▸ Do this
Continue the paper on spotting junk e-mail with neural networks, starting right after its last sentence.

▸ Extracted text
□ □ □ □ □ □ □

Intelligent junk mail detection using neural networks
Michael Vinther email@example.com
June 26, 2002
In this paper I will describe an automatic method for detecting junk or spam e-mail using artificial neural networks. Other methods for detecting unwanted mail are typically based on lists of known IP-addresses, senders or e-mail subjects. These lists needs frequent updating, and a lot of junk mail will not be detected because the spammers frequently change sender address (often faked) and use different mail servers and hence different IP-addresses. The algorithm presented here looks at the actual words in the text, and, to some extend, the structure of the mail. Training and updating of the rules can be done automatically with very little help from the user.
2 The algorithm
2.1 Building a vocabulary
My theory was that by looking at which words are used in the message body and the from:, to: and subject: fields, it would be possibly to distinguish junk mail from good mail. A word is here defined as any sequence of letters, meaning that e.g. names, servers and HTML tags will be included. The order of the words, where and how many times they appear are not used in this study, and only words from 3 to 15 letters are included.
This is part of an advertisement sent to me:
The words found in this e-mail are: cohasset dvd verrilli you adultdomains check com descartes forward fresh from gay hotmail http mailme mqurheafbg now online porn some verrilli videos vip want.
The input to the neural network is a list of words present in a mail. To limit the size of the network, a vocabulary of a few hundreds words is build based on statistics from a training set of both good and junk mails. The first step is to build a list for each category containing all words found and the probability of finding that word in a mail from that category.

□ □ □ □ □ □ □

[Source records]
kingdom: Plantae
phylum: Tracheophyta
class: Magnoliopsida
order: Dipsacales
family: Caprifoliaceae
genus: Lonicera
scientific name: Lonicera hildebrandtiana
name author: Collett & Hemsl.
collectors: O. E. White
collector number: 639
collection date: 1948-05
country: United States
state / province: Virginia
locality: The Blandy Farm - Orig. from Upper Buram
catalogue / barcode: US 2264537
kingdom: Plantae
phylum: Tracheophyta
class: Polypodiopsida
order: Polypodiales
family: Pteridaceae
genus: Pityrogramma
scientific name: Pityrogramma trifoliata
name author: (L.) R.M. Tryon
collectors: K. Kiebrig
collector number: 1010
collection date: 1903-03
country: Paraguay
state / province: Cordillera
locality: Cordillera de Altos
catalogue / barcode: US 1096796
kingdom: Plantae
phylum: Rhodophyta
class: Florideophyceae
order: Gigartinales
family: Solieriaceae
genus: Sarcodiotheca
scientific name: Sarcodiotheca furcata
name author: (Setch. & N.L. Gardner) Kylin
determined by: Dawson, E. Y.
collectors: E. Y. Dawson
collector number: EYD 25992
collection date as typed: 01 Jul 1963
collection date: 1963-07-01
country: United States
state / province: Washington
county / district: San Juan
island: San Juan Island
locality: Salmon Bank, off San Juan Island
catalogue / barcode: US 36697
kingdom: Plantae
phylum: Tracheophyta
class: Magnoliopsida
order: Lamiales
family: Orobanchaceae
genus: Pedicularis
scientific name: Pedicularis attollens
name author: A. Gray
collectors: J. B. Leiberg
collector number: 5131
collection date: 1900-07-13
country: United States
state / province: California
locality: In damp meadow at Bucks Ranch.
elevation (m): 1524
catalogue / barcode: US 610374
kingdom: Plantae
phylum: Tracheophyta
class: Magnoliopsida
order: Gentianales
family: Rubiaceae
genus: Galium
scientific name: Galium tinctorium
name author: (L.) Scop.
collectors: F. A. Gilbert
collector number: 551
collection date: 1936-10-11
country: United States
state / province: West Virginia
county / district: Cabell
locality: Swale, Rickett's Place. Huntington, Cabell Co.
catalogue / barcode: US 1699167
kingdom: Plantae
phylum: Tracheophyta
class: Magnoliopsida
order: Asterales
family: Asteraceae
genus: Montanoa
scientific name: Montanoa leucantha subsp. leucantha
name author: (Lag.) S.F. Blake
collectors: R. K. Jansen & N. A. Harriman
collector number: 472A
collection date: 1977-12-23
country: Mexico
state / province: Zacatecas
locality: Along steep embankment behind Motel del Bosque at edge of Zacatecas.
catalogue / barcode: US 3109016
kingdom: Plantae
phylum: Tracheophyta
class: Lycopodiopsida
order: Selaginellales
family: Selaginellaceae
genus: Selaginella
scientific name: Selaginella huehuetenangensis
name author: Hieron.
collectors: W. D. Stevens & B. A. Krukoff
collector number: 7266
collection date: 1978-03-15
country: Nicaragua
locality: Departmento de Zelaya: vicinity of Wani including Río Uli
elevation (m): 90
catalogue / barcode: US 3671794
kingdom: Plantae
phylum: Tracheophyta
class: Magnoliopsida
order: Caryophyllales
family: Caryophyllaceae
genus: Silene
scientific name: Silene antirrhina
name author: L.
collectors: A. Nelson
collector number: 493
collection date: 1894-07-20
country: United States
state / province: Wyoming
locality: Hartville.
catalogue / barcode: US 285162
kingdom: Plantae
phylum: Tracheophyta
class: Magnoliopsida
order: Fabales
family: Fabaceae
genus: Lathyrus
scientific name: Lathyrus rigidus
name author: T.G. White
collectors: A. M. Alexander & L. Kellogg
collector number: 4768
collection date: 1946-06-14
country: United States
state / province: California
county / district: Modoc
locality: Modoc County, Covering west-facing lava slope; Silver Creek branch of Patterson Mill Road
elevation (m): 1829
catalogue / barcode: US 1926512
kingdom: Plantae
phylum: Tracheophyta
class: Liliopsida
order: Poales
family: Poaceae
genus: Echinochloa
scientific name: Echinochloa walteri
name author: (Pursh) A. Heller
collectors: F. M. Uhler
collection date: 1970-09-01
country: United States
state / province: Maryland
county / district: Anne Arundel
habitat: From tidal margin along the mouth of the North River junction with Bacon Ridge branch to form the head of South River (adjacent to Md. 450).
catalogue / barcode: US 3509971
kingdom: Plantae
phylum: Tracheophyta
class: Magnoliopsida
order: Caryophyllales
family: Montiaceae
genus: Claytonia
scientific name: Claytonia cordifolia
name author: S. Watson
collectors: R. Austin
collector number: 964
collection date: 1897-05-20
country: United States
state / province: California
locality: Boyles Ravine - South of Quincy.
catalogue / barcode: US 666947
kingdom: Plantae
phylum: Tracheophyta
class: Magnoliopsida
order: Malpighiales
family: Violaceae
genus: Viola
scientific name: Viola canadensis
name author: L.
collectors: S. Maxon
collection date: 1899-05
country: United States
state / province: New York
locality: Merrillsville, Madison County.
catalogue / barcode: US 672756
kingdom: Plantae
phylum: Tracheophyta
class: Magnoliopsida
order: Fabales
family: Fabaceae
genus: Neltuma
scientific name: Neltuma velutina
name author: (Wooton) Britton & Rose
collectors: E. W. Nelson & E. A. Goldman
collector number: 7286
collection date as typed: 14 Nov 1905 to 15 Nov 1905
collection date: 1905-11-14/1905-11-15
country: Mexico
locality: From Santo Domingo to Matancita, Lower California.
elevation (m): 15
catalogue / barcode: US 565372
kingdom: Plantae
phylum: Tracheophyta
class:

□ □ □ □ □ □ □

▸ Answer to the problem
This table contains the first 24 entries from the list of words in junk mails sorted by probability. It shows that 92.4% of the mails contain the word com, making it the most common word in junk mails. This list is made from examining 186 junk mails.
The next step is to select the words from the two lists, which should make up the vocabulary of the network. I did that by creating a combined list with absolute differences in probability: For all words, w, in both lists, the difference
dw = |pw,junk pw,good| (1)
was computed. If a word is only found in one category, the probability of that word being in a mail from the other category was set to zero. The new list is sorted by dw, and the e.g. 400 words with the largest values are selected as the vocabulary. The advantage of this approach is that the vocabulary will consist of words, which are both very common in at least one of the categories, and which imply what category the message belongs to. One could also just have selected a number of the most common words from both lists, but that would include a lot words which are just as common in good mails as in junk mails, and hence does not tell anything about what category the mail belongs to.
Junk mails are usually impersonal and does not contain the name of the receiver, whereas other mails often do. Therefore the first word in the vocabulary will often be the name of the receiver, and the training of the junk mail detector will be specific for this user.
2.2 Neural network training
The neural network used is a standard non-linear feed-forward network with the sigmoid activation function
Figure 1: Neural network structure.
When presenting a mail to the network, all inputs corresponding to words found in the message are set to 1, and all other inputs are set to 0. The mail is classified as junk if the output value is above 0.5.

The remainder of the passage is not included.